Cefepime/enmetazobactam

Combination of
- Cefepime: cephalosporin
- Enmetazobactam: beta-lactamase inhibitor

Clinical data
- Trade names: Exblifep
- AHFS/Drugs.com: Monograph
- License data: US DailyMed: Cefepime hydrochloride, enmetazobactam;
- Routes of administration: Intravenous
- ATC code: J01DE51 (WHO) ;

Legal status
- Legal status: US: ℞-only; EU: Rx-only;

Identifiers
- KEGG: D12818;

= Cefepime/enmetazobactam =

Medication

Cefepime/enmetazobactam, sold under the brand name Exblifep, is a medication used for the treatment of urinary tract infections. It is a fixed dose combination containing cefepime, a cephalosporin antibacterial; and enmetazobactam, a beta-lactamase inhibitor.

The combination was approved for medical use in the United States in February 2024, and in the European Union in March 2024.

== Medical uses ==
In the US, cefepime/enmetazobactam is indicated for the treatment of people with complicated urinary tract infections including pyelonephritis, caused by the following susceptible microorganisms: Escherichia coli, Klebsiella pneumoniae, Pseudomonas aeruginosa, Proteus mirabilis, and Enterobacter cloacae complex.

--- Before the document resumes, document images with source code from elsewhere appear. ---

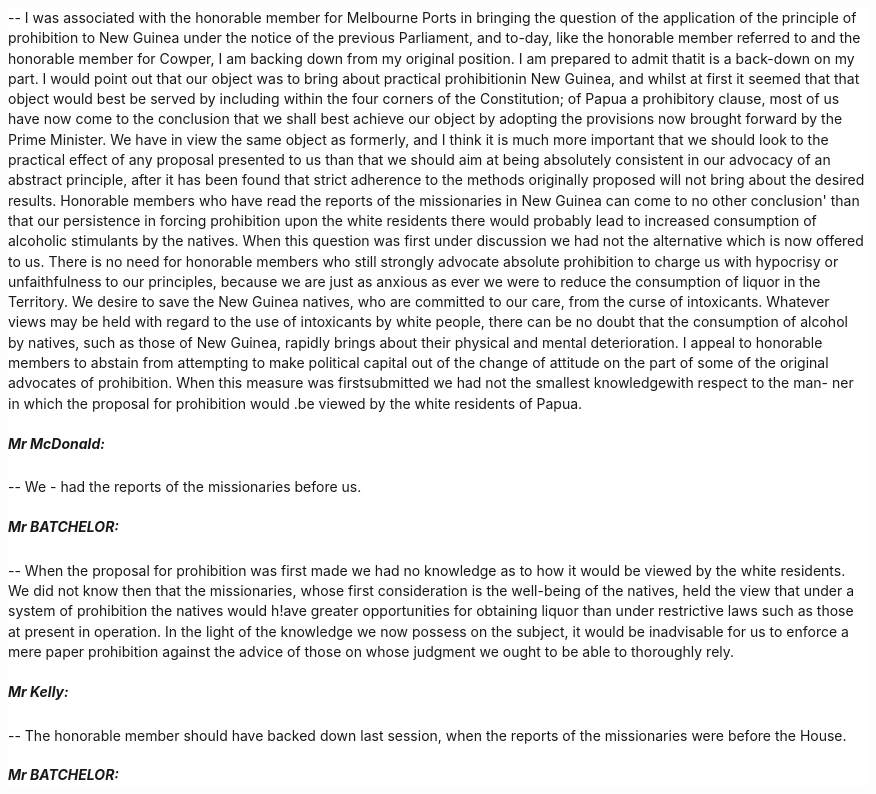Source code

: -- I was associated with the honorable member for Melbourne Ports in bringing the question of the application of the principle of prohibition to New Guinea under the notice of the previous Parliament, and to-day, like the honorable member referred to and the honorable member for Cowper, I am backing down from my original position. I am prepared to admit thatit is a back-down on my part. I would point out that our object was to bring about practical prohibitionin New Guinea, and whilst at first it seemed that that object would best be served by including within the four corners of the Constitution; of Papua a prohibitory clause, most of us have now come to the conclusion that we shall best achieve our object by adopting the provisions now brought forward by the Prime Minister. We have in view the same object as formerly, and I think it is much more important that we should look to the practical effect of any proposal presented to us than that we should aim at being absolutely consistent in our advocacy of an abstract principle, after it has been found that strict adherence to the methods originally proposed will not bring about the desired results. Honorable members who have read the reports of the missionaries in New Guinea can come to no other conclusion' than that our persistence in forcing prohibition upon the white residents there would probably lead to increased consumption of alcoholic stimulants by the natives. When this question was first under discussion we had not the alternative which is now offered to us. There is no need for honorable members who still strongly advocate absolute prohibition to charge us with hypocrisy or unfaithfulness to our principles, because we are just as anxious as ever we were to reduce the consumption of liquor in the Territory. We desire to save the New Guinea natives, who are committed to our care, from the curse of intoxicants. Whatever views may be held with regard to the use of intoxicants by white people, there can be no doubt that the consumption of alcohol by natives, such as those of New Guinea, rapidly brings about their physical and mental deterioration. I appeal to honorable members to abstain from attempting to make political capital out of the change of attitude on the part of some of the original advocates of prohibition. When this measure was firstsubmitted we had not the smallest knowledgewith respect to the man-  ner in which the proposal for prohibition would .be viewed by the white residents of Papua. 

##### Mr McDonald:

-- We - had the reports of the missionaries before us. 

##### Mr BATCHELOR:

-- When the proposal for prohibition was first made we had no knowledge as to how it would be viewed by the white residents. We did not know then that the missionaries, whose first consideration is the well-being of the natives, held the view that under a system of prohibition the natives would h!ave greater opportunities for obtaining liquor than under restrictive laws such as those at present in operation. In the light of the knowledge we now possess on the subject, it would be inadvisable for us to enforce a mere paper prohibition against the advice of those on whose judgment we ought to be able to thoroughly rely. 

##### Mr Kelly:

--  The honorable member should have backed down last session, when the reports of the missionaries were before the House. 

##### Mr BATCHELOR:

In the EU, cefepime/enmetazobactam is indicated for the treatment of complicated urinary tract infections, including pyelonephritis; hospital-acquired pneumonia, including ventilator-associated pneumonia; and the treatment of people with bacteremia that occurs in association with, or is suspected to be associated with, any of the infections listed above.

== History ==
Enmetazobactam was invented by Orchid Pharma in India and then out-licensed to Allecra Therapeutics for further development.

== Society and culture ==
=== Legal status ===
The combination was approved for medical use in the United States in February 2024.

In January 2024, the Committee for Medicinal Products for Human Use of the European Medicines Agency adopted a positive opinion, recommending the granting of a marketing authorization for the medicinal product Exblifep, intended for the treatment of urinary tract infections and pneumonia in adults. The applicant for this medicinal product is Advanz Pharma Limited. The combination was approved for medical use in the European Union in March 2024.

=== Names ===
The combination cefepime/enmetazobactam is sold under the brand name Exblifep.